#18: ADAM JONES (TOOL)
MetalSucks recently polled its staff to determine who are The Top 25 Modern Metal Guitarists, and after an incredible amount of arguing, name calling, and physical violence, we have finalized that list! The only requirements to be eligible for the list were that the musician in question had to a) play metal (duh), b) play guitar (double-duh), and c) have recorded something in the past five years. Today we continue our countdown with Tool’s Adam Jones…

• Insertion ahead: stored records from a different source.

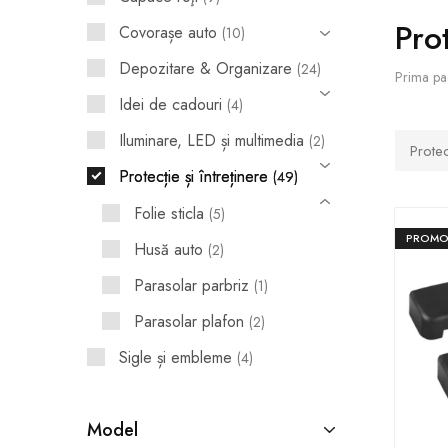
Prot
Covorașe auto
10
Huse pentru scaune
Depozitare & Organizare
24
Prima pa
Apărătoare de noroi
Idei de cadouri
4
Accesorii interior
Iluminare, LED și multimedia
2
Protec
Accesorii exterior
Protecție și întreținere
49
Capace roţi
Folie sticla
5
PROMO
Suport telefon și tabletă
Husă auto
2
Parasolar parbriz
1
Idei de cadouri
Parasolar plafon
2
Sigle și embleme
4
Model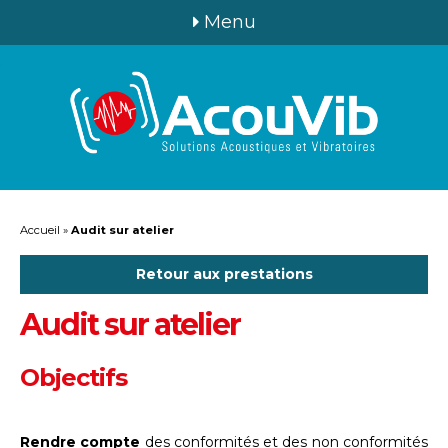
Menu
Accueil
»
Audit sur atelier
Retour aux prestations
Audit sur atelier
Objectifs
Rendre compte
des conformités et des non conformités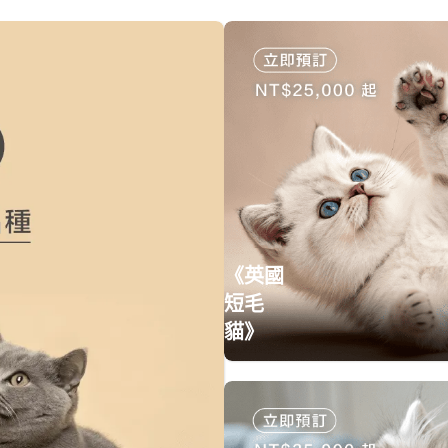
《英國
短毛
貓》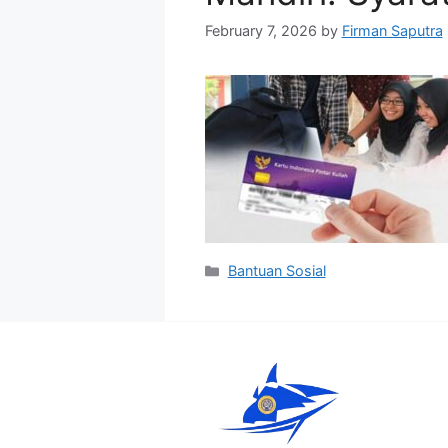
February 7, 2026
by
Firman Saputra
Categories
Bantuan Sosial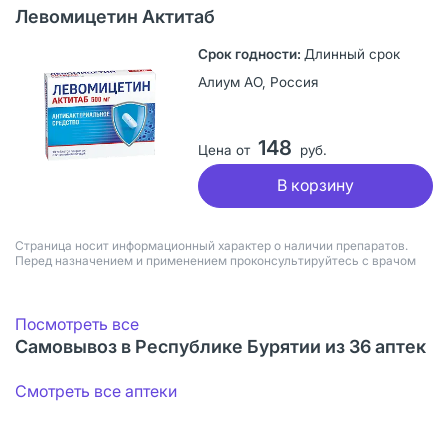
Левомицетин Актитаб
Длинный срок
Алиум АО, Россия
148
Цена от
руб.
В корзину
Страница носит информационный характер о наличии препаратов.
Перед назначением и применением проконсультируйтесь с врачом
Посмотреть все
Самовывоз в Республике Бурятии из 36 аптек
Смотреть все аптеки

I love thinking of Tool’s Adam Jones as an awesome guitar player. I mean, it’s true, even despite his total lack of resemblance to those we think of as rad axedudes. He’s not that kind of virtuoso. Like, I find no photo documentation of his jumping off a monitor or rocking out with his lead singer. Nor does he pucker his lips or drop his jaw whilst ripping. Gosh, he doesn’t really rip, ever. No screaming artificial harmonics or tapping; no runs or tremolo picking; I can identify only a handful of Tool moments that qualify as a solo, or even a second guitar part. Mostly, his accents go only far as wah pedal and wicked vibrato. That is what Tool requires; that is what Jones is awesome at.
When a song demands, Jones will lull the listener into a drowsy trance (to set up a Danny Carey-powered face-punching); at other times, his guitar will signal the charge (like in the big payoff in “Lateralus”); elsewhere, he’s chugging, staggering, counterpointing, dueting with vocalist Maynard James Keenan. When locked in with the Tool rhythm section, his parts stagger or extend theirs. When he’s slamming, his drop-D chord riffs inflate Tool to titan size.

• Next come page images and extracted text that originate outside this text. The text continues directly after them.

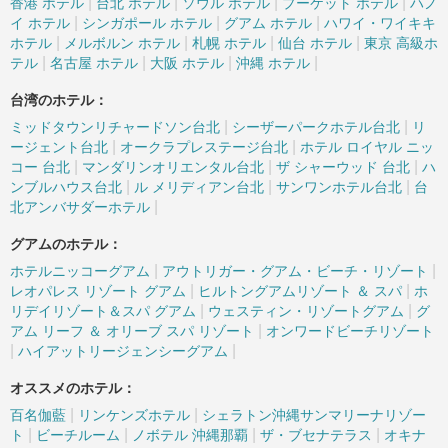
|
|
|
|
香港 ホテル
台北 ホテル
ソウル ホテル
プーケット ホテル
ハノ
|
|
|
イ ホテル
シンガポール ホテル
グアム ホテル
ハワイ・ワイキキ
|
|
|
|
ホテル
メルボルン ホテル
札幌 ホテル
仙台 ホテル
東京 高級ホ
|
|
|
|
テル
名古屋 ホテル
大阪 ホテル
沖縄 ホテル
台湾のホテル：
|
|
ミッドタウンリチャードソン台北
シーザーパークホテル台北
リ
|
|
ージェント台北
オークラプレステージ台北
ホテル ロイヤル ニッ
|
|
|
コー 台北
マンダリンオリエンタル台北
ザ シャーウッド 台北
ハ
|
|
|
ンブルハウス台北
ル メリディアン台北
サンワンホテル台北
台
|
北アンバサダーホテル
グアムのホテル：
|
|
ホテルニッコーグアム
アウトリガー・グアム・ビーチ・リゾート
|
|
レオパレス リゾート グアム
ヒルトングアムリゾート ＆ スパ
ホ
|
|
リデイリゾート＆スパ グアム
ウェスティン・リゾートグアム
グ
|
アム リーフ ＆ オリーブ スパ リゾート
オンワードビーチリゾート
|
|
ハイアットリージェンシーグアム
オススメのホテル：
|
|
百名伽藍
リンケンズホテル
シェラトン沖縄サンマリーナリゾー
|
|
|
|
ト
ビーチルーム
ノボテル 沖縄那覇
ザ・ブセナテラス
オキナ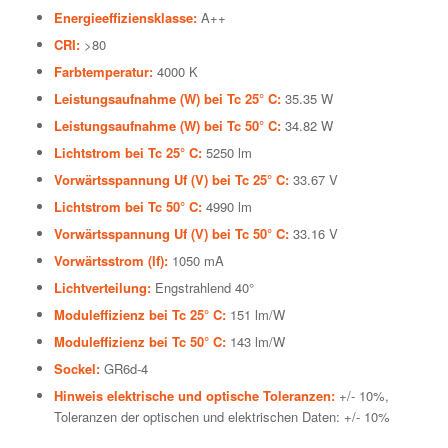
Energieeffiziensklasse:
A++
CRI:
>80
Farbtemperatur:
4000 K
Leistungsaufnahme (W) bei Tc 25° C:
35.35 W
Leistungsaufnahme (W) bei Tc 50° C:
34.82 W
Lichtstrom bei Tc 25° C:
5250 lm
Vorwärtsspannung Uf (V) bei Tc 25° C:
33.67 V
Lichtstrom bei Tc 50° C:
4990 lm
Vorwärtsspannung Uf (V) bei Tc 50° C:
33.16 V
Vorwärtsstrom (lf):
1050 mA
Lichtverteilung:
Engstrahlend 40°
Moduleffizienz bei Tc 25° C:
151 lm/W
Moduleffizienz bei Tc 50° C:
143 lm/W
Sockel:
GR6d-4
Hinweis elektrische und optische Toleranzen:
+/- 10%,
Toleranzen der optischen und elektrischen Daten: +/- 10%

But like Alex Lifeson, he cedes lead instrument duties to the drummer (and sometimes to the bassist; see: “10,000 Days” or “Schism” ) and plays foot pedals in concert (like on “Reflection”). Unlike Lifeson, his riffs have basis in feel, with familiar hammer-on/pull-offs throughout (see: “Prison Sex,” the end of “Jambi”). And that’s just the loud stuff; his quiet, noodly mini-suites like “Eon Blue Apocalypse” serve as tense breathing space between chaotic epics, like exterior shots in One Flew Over The Cuckoo’s Nest. These touches of cinema are no surprise coming from a visual artist like Jones, who’s a photographer and comics artist, the auteur of Tool’s videos, and once an effects designer on Hollywood movies. That’s not when he’s working with the abovementioned multi-Grammyed, bazillion-selling band Tool. And he’s a Lakers fan. Wow, he’s not just an awesome guitar player; he’s the perfect guitar player!